I remember a fear strategic thinkers had less than a decade ago was that the US and China would agree between themselves how they would share power and influence, and that they would govern the rest of us as a new G2.
It was an anxiety of US allies that this would lock us out of decision-making and have our fates, and those of other states and peoples, decided by the ‘Big Two’. This was the ‘new type of great power relations’ that Xi Jinping said he was offering to the US under Barack Obama.
Whether that was ever what the Chinese Communist Party leadership in Beijing actually proposed to do maybe doesn’t matter so much now. The idea of the ‘Big Two’ ruling together seems a distant possibility just a few years on.
But even the notion of either of these states ‘ruling’ now looks bad for the rest of us, and in similar ways. For all their differences, the current leaders in Beijing and Washington have a disturbing psychology and outlook in common. Xi’s China and Donald Trump’s America are both great powers and both leaders see their countries and peoples as victims of the external world.
For Xi and the CCP, China is a nation that experienced a century of humiliation at the hands of stronger, more technologically advanced Western powers. Even now, with the Chinese economy big enough and the military now more than strong enough to feel secure, Beijing’s leaders feel sufficiently threatened and victimised that they’re acting coercively and aggressively—as we see in the militarisation and aggression by the PLA in the South China Sea. And all the while they’re telling the international community that this aggression is ‘defensive’.
For the Trump administration, with Trump himself being its embodiment, it’s all about others taking advantage of America, stealing its wealth, impoverishing and imperilling its people. He’s mad as hell about this and channels the anger of his base in rallies across America. ‘America First’ is all about the US ending an era of others exploiting the great nation.
Trump notes the costs to the US treasury from America’s engagement with the UN, presence in South Korea and contributions to NATO, while discounting the value of the global leadership that this engagement has brought to the US.
America has never been wealthier or more powerful than it is today. And yet America is a victim of the external world—whether of US allies like Japan, Canada, Germany or NATO more generally, or of its actual strategic adversaries, Russia and China.
Xi’s CCP state and Trump’s America First state are both acting out their psychologies as ‘powerful victims’.
Xi is overreaching by demonstrating the coercive way that a more powerful Chinese state intends to behave—showing that its Belt and Road infrastructure vision comes both laden with pitfalls for recipient governments and packaged with export of China’s model of authoritarian control through its Digital Silk Road elements.
The PLA—‘the Party’s Army’ in CCP literature—is similarly overreaching and revealing its willingness to escalate disputes (the USS Decatur incident in the South China Sea is the most recent example) and project power internationally where the CCP sees Chinese interests as threatened.
The US administration’s multibillion-dollar tariffs on Chinese exports are a solution to a problem, although just what problem is unclear.
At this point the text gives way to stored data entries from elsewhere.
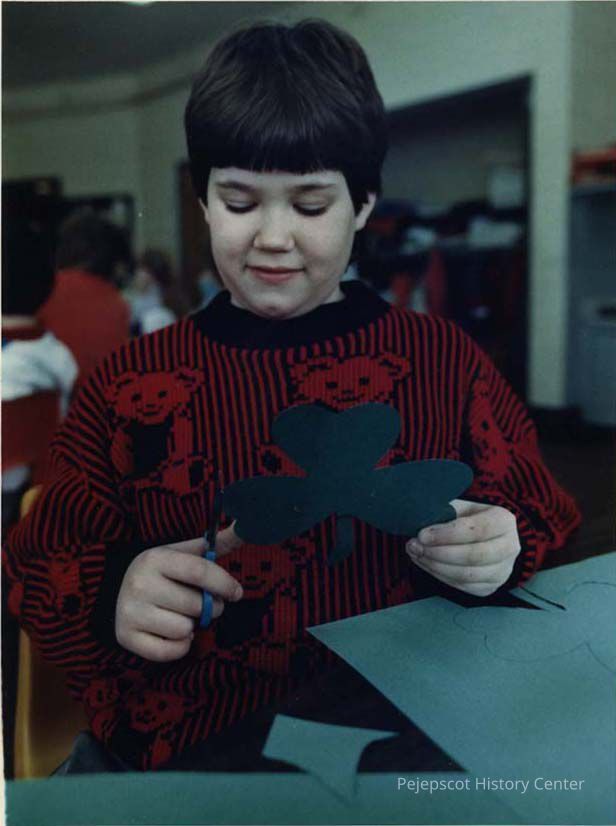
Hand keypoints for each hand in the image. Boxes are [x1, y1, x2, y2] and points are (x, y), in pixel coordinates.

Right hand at [116, 525, 242, 661]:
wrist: (118, 591)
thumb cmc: (161, 572)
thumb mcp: (181, 553)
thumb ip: (213, 545)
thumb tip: (243, 528)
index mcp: (155, 558)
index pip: (199, 571)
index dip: (224, 583)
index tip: (236, 592)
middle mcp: (139, 583)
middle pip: (195, 604)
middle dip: (211, 608)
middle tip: (206, 605)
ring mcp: (130, 611)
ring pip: (184, 629)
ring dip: (192, 626)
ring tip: (183, 616)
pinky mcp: (126, 636)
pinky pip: (170, 651)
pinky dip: (179, 646)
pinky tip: (173, 633)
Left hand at [405, 499, 520, 596]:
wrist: (489, 538)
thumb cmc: (470, 519)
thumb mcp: (462, 507)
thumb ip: (446, 513)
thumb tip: (420, 524)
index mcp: (504, 521)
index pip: (477, 530)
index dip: (447, 534)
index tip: (422, 534)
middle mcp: (510, 547)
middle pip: (474, 556)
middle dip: (439, 553)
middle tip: (415, 546)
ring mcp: (503, 571)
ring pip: (467, 575)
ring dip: (436, 566)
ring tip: (417, 554)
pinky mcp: (491, 587)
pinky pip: (463, 586)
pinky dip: (440, 576)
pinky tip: (426, 563)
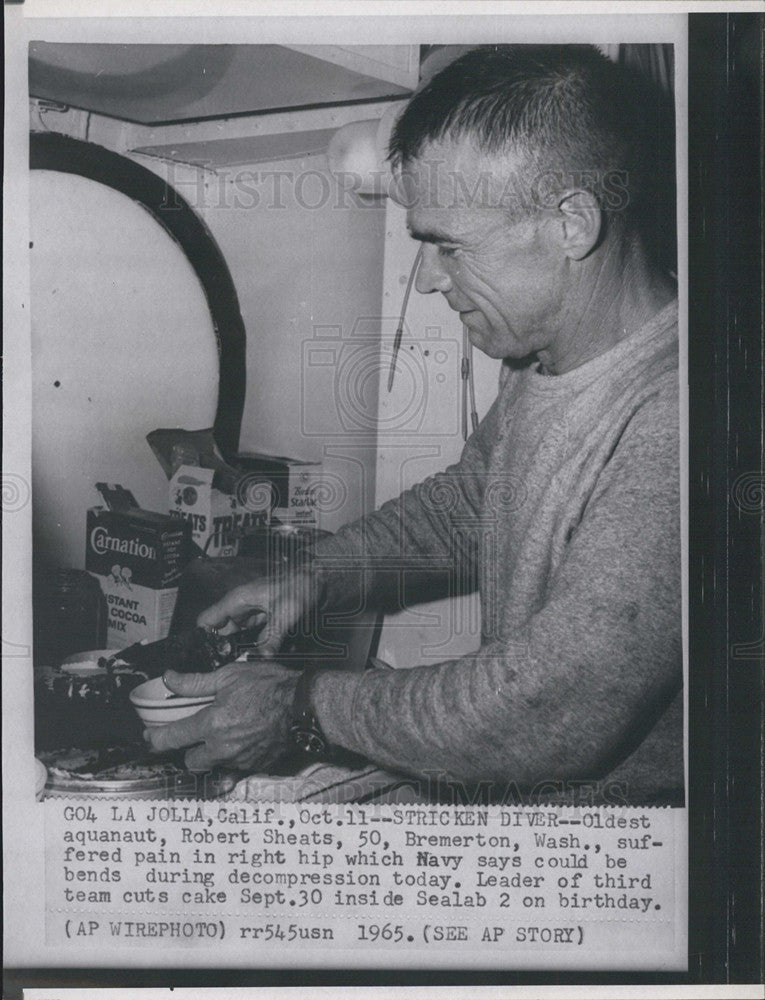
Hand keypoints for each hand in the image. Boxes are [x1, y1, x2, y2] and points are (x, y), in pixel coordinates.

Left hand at [144, 662, 299, 771]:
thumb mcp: (229, 676)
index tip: (150, 737)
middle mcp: (222, 747)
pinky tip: (244, 737)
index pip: (173, 738)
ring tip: (225, 733)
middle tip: (196, 734)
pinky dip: (235, 754)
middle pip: (191, 761)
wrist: (303, 705)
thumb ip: (195, 682)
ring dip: (213, 752)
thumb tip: (170, 679)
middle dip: (189, 750)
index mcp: (212, 725)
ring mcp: (240, 760)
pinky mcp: (256, 765)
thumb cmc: (270, 686)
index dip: (156, 739)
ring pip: (214, 763)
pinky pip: (236, 765)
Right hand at [197, 568, 319, 657]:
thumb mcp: (286, 612)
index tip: (206, 658)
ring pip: (237, 636)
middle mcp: (241, 607)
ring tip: (239, 667)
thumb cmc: (299, 586)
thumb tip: (262, 658)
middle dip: (223, 650)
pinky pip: (253, 635)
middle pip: (221, 633)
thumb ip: (273, 636)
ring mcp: (253, 613)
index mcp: (237, 600)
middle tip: (227, 670)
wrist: (317, 578)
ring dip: (238, 650)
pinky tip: (257, 658)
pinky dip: (253, 646)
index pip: (207, 620)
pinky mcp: (264, 619)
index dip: (202, 639)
They are not a way of engaging with the CCP to change the root causes of Chinese economic policy, regulatory policy and practice, or cyber theft. Similarly, loud stump speeches criticising China like we saw from Vice President Mike Pence, when not backed up with a plan of action agreed with a coalition of states—built around US allies—will likely just be words mixed with US unilateralism.
At some point, America will probably rediscover the power of its alliance system and the value of working with allies and ‘like-minded’ partners—strategically and economically—although the America that emerges from the current period of leadership will be a changed country.
The root causes behind Beijing’s increasingly coercive use of power relate to the nature of Xi’s Communist Party, notably its own sense of victimhood and endless struggle to maintain power against domestic and foreign enemies.
Engaging with and changing the CCP’s deep-seated approach to its own people and to its external world will require a much deeper understanding of the nature and anxieties of the party than we’ve heard to date from America’s policymakers and current leader (and from many other world leaders). And it will require finding ways to connect with the 1.3 billion people in China despite the CCP’s ruthless censorship controls.
At its core, this isn’t actually about economics; and while it is about strategy, it’s also as much about sociology, psychology and political history.
So we’ve got the Big Two behaving like victims, while actually being great powers. Nations with a victim mentality that possess the wealth, reach and weapons of great powers are dangerous beasts.
We can’t wait for either of these two to lead us. It’s up to the rest of us to work this out. Maybe the US and China should start to consider the prospect of a world where multipolarity becomes real precisely because of their failures.